Start of PROVIDED MATERIAL
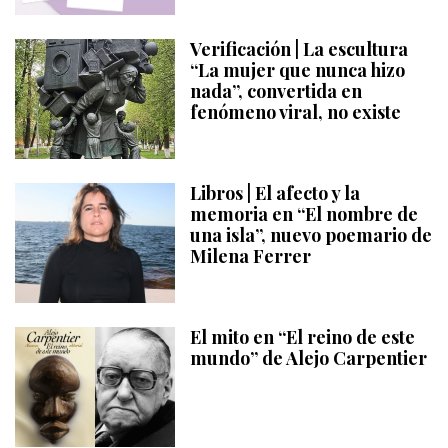
Verificación | La escultura
“La mujer que nunca hizo
nada”, convertida en
fenómeno viral, no existe
Libros | El afecto y la
memoria en “El nombre de
una isla”, nuevo poemario de
Milena Ferrer
El mito en “El reino de este
mundo” de Alejo Carpentier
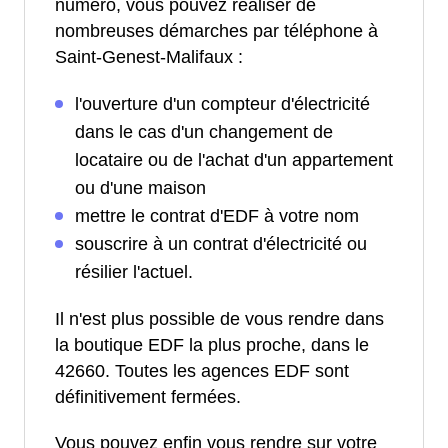
numéro, vous pouvez réaliser de
nombreuses démarches par téléphone à
Saint-Genest-Malifaux :
l'ouverture d'un compteur d'électricité
dans le cas d'un changement de
locataire ou de l'achat d'un appartement
ou d'une maison
mettre le contrat d'EDF à votre nom
souscrire à un contrat d'électricité ou
résilier l'actuel.
Il n'est plus possible de vous rendre dans
la boutique EDF la plus proche, dans le
42660. Toutes les agences EDF sont
définitivement fermées.
Vous pouvez enfin vous rendre sur votre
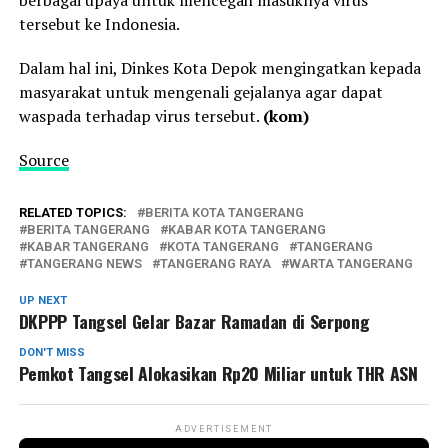
tersebut ke Indonesia.
Dalam hal ini, Dinkes Kota Depok mengingatkan kepada
masyarakat untuk mengenali gejalanya agar dapat
waspada terhadap virus tersebut.
(kom)
Source
RELATED TOPICS:
BERITA KOTA TANGERANG
BERITA TANGERANG
KABAR KOTA TANGERANG
KABAR TANGERANG
KOTA TANGERANG
TANGERANG
TANGERANG NEWS
TANGERANG RAYA
WARTA TANGERANG
UP NEXT
DKPPP Tangsel Gelar Bazar Ramadan di Serpong
DON'T MISS
Pemkot Tangsel Alokasikan Rp20 Miliar untuk THR ASN
ADVERTISEMENT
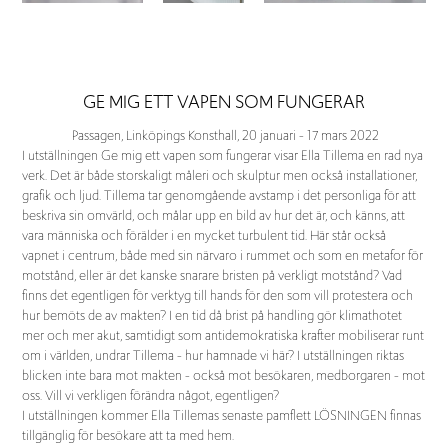
GE MIG ETT VAPEN SOM FUNGERAR
Passagen, Linköpings Konsthall, 20 januari - 17 mars 2022
I utställningen Ge mig ett vapen som fungerar visar Ella Tillema en rad nya
verk. Det är både storskaligt måleri och skulptur men också installationer,
grafik och ljud. Tillema tar genomgående avstamp i det personliga för att
beskriva sin omvärld, och målar upp en bild av hur det är, och känns, att
vara människa och förälder i en mycket turbulent tid. Här står också
vapnet i centrum, både med sin närvaro i rummet och som en metafor för
motstånd, eller är det kanske snarare bristen på verkligt motstånd? Vad
finns det egentligen för verktyg till hands för den som vill protestera och
hur bemöts de av makten? I en tid då brist på handling gör klimathotet
mer och mer akut, samtidigt som antidemokratiska krafter mobiliserar runt
om i världen, undrar Tillema - hur hamnade vi här? I utställningen riktas
blicken inte bara mot makten - också mot besökaren, medborgaren - mot
oss. Vill vi verkligen förändra något, egentligen?
I utställningen kommer Ella Tillemas senaste pamflett LÖSNINGEN finnas
tillgänglig för besökare att ta med hem.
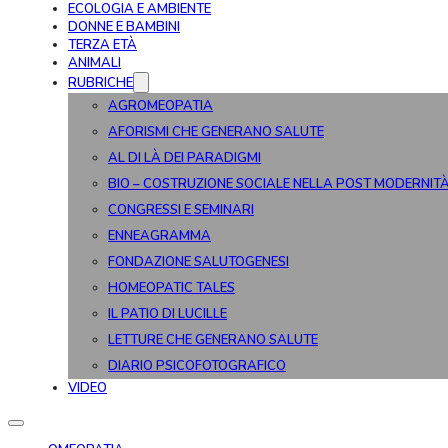
ECOLOGIA E AMBIENTE
DONNE E BAMBINI
TERZA ETÀ
ANIMALI
RUBRICHE
AGROMEOPATIA
AFORISMI CHE GENERANO SALUTE
AL DI LÀ DEI PARADIGMI
BIO – COSTRUZIONE SOCIALE NELLA POST MODERNIT
CONGRESSI E SEMINARI
ENNEAGRAMMA
FONDAZIONE SALUTOGENESI
HOMEOPATIC TALES
IL PATIO DI LUCILLE
LETTURE CHE GENERANO SALUTE
DIARIO PSICOFOTOGRAFICO
VIDEO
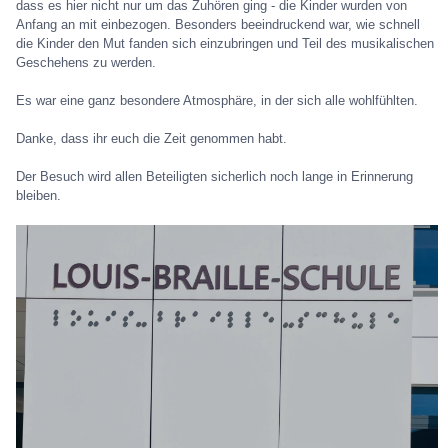
dass es hier nicht nur um das Zuhören ging - die Kinder wurden von
Anfang an mit einbezogen. Besonders beeindruckend war, wie schnell
die Kinder den Mut fanden sich einzubringen und Teil des musikalischen
Geschehens zu werden.
Es war eine ganz besondere Atmosphäre, in der sich alle wohlfühlten.
Danke, dass ihr euch die Zeit genommen habt.
Der Besuch wird allen Beteiligten sicherlich noch lange in Erinnerung
bleiben.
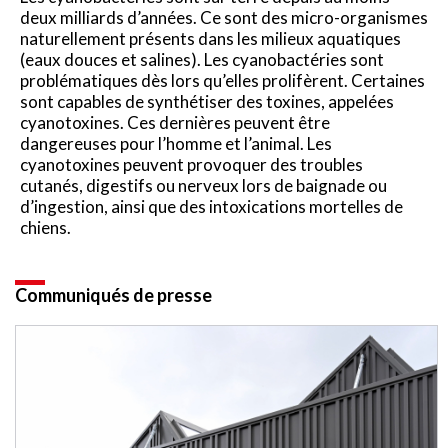
deux milliards d’années. Ce sont des micro-organismes
naturellement présents dans les milieux aquatiques
(eaux douces et salines). Les cyanobactéries sont
problématiques dès lors qu’elles prolifèrent. Certaines
sont capables de synthétiser des toxines, appelées
cyanotoxines. Ces dernières peuvent être
dangereuses pour l’homme et l’animal. Les
cyanotoxines peuvent provoquer des troubles
cutanés, digestifs ou nerveux lors de baignade ou
d’ingestion, ainsi que des intoxications mortelles de
chiens.
Communiqués de presse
End of PROVIDED MATERIAL
PROBLEM DESCRIPTION → Count the lines of the data that hold the string "utställningen", and give that number as the entire reply.

YOUR RESPONSE → 3